ARTICLE:
-=-=-
Theatre Review: A Voice I Cannot Silence

Any play written in tribute to an internationally renowned author demands a quality of words and richness of ideas befitting their iconic status. By LESLEY STONES.

That has been achieved in a play created to commemorate Alan Paton, because more than 90% of the script was created from the words of Paton himself by delving into the legacy of novels, verse, letters and memoirs he left behind.

A Voice I Cannot Silence begins and ends with death, but it’s neither sad nor maudlin. It’s a celebration of a life well lived, even though Paton’s character expresses doubts that he did enough to oppose the tyranny of apartheid and fight for equality for all.

He can rest in peace – he did plenty. In the words of his surviving widow Anne, Paton’s work helped to bring the suffering of South Africa to the attention of the world.

The play was co-written by Greg Homann, who also directs it, and Ralph Lawson, who also plays Paton and does it superbly. Lawson rants and raves magnificently when he’s infuriated, is suitably absentminded about the humdrum and achingly sorrowful when he speaks to his dead wife Dorrie, and raises those eternal questions of what next, where do you go? These are lump-in-the-throat moments.

A painstaking amount of work and research must have gone into creating the script, which examines Paton’s life through his own writing. That necessarily makes it an intense, word-rich production that expects the audience to pay attention. That’s easy to do, because you’re drawn right into the study where Paton works, sometimes with just a light shining on him and his desk to really focus our concentration.

Theoretically this is the stuff of heavy documentaries, but the play strikes a welcome balance between the deep meat of its material and a lightness in the moments spent with Anne Hopkins (Clare Mortimer), the secretary he employed after Dorrie’s death and who quickly became his second wife.

Mortimer wins your heart too as she plays the efficient British woman with charm and verve. The relationship between them is mesmerising. Mortimer lets us see her growing affection for Paton until we’re almost fit to prod him into making a move. But we don’t wait long until the hugely intelligent and deeply wounded man recognises the wonderful thing in front of him.
-=-=-
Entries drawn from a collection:
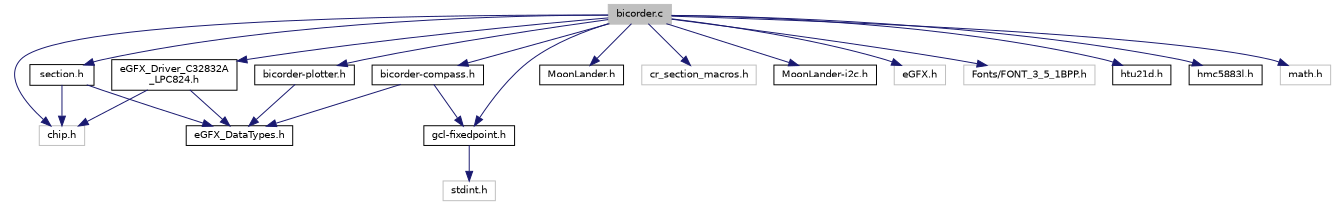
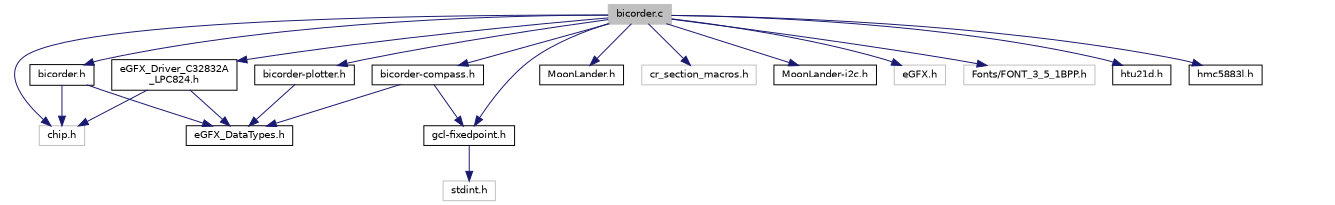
  digraph {
    node [color=black fillcolor=white fontname=Helvetica fontsize=10 shape=record style=filled]
    edge [color=midnightblue fontname=Helvetica fontsize=10 labelfontname=Helvetica labelfontsize=10 style=solid]
    n1 [color=grey75 fillcolor=grey75 fontcolor=black height=0.2 label="bicorder.c" width=0.4]
-   n2 [height=0.2 label="section.h" width=0.4]
+   n2 [height=0.2 label="bicorder.h" width=0.4]
    n3 [height=0.2 label="MoonLander.h" width=0.4]
    n4 [color=grey75 height=0.2 label="chip.h" width=0.4]
    n5 [color=grey75 height=0.2 label="cr_section_macros.h" width=0.4]
    n6 [height=0.2 label="MoonLander-i2c.h" width=0.4]
    n7 [color=grey75 height=0.2 label="eGFX.h" width=0.4]
    n8 [height=0.2 label="eGFX_Driver_C32832A\l_LPC824.h" width=0.4]
    n9 [color=grey75 height=0.2 label="Fonts/FONT_3_5_1BPP.h" width=0.4]
    n10 [height=0.2 label="htu21d.h" width=0.4]
    n11 [height=0.2 label="hmc5883l.h" width=0.4]
    n12 [height=0.2 label="gcl-fixedpoint.h" width=0.4]
-   n13 [color=grey75 height=0.2 label="math.h" width=0.4]
    n14 [height=0.2 label="bicorder-compass.h" width=0.4]
    n15 [height=0.2 label="bicorder-plotter.h" width=0.4]
    n16 [height=0.2 label="eGFX_DataTypes.h" width=0.4]
    n17 [color=grey75 height=0.2 label="stdint.h" width=0.4]
    n1 -> n2
    n1 -> n3
    n1 -> n4
    n1 -> n5
    n1 -> n6
    n1 -> n7
    n1 -> n8
    n1 -> n9
    n1 -> n10
    n1 -> n11
    n1 -> n12
-   n1 -> n13
    n1 -> n14
    n1 -> n15
    n2 -> n4
    n2 -> n16
    n8 -> n4
    n8 -> n16
    n12 -> n17
    n14 -> n12
    n14 -> n16
    n15 -> n16
  }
-=-=-
JOBS:
A - According to the review, the script drew on several kinds of writing that Paton left behind. List every one of them.
B - Write out the review's passage starting with "Any play written" and going on through "equality for all.", substituting "gloomy" for "maudlin".
These lines have no connection to the review.

RESULTS IN ORDER:
A - novels, verse, letters, memoirs

B -
Any play written in tribute to an internationally renowned author demands a quality of words and richness of ideas befitting their iconic status. By LESLEY STONES.

That has been achieved in a play created to commemorate Alan Paton, because more than 90% of the script was created from the words of Paton himself by delving into the legacy of novels, verse, letters and memoirs he left behind.

A Voice I Cannot Silence begins and ends with death, but it’s neither sad nor gloomy. It’s a celebration of a life well lived, even though Paton’s character expresses doubts that he did enough to oppose the tyranny of apartheid and fight for equality for all.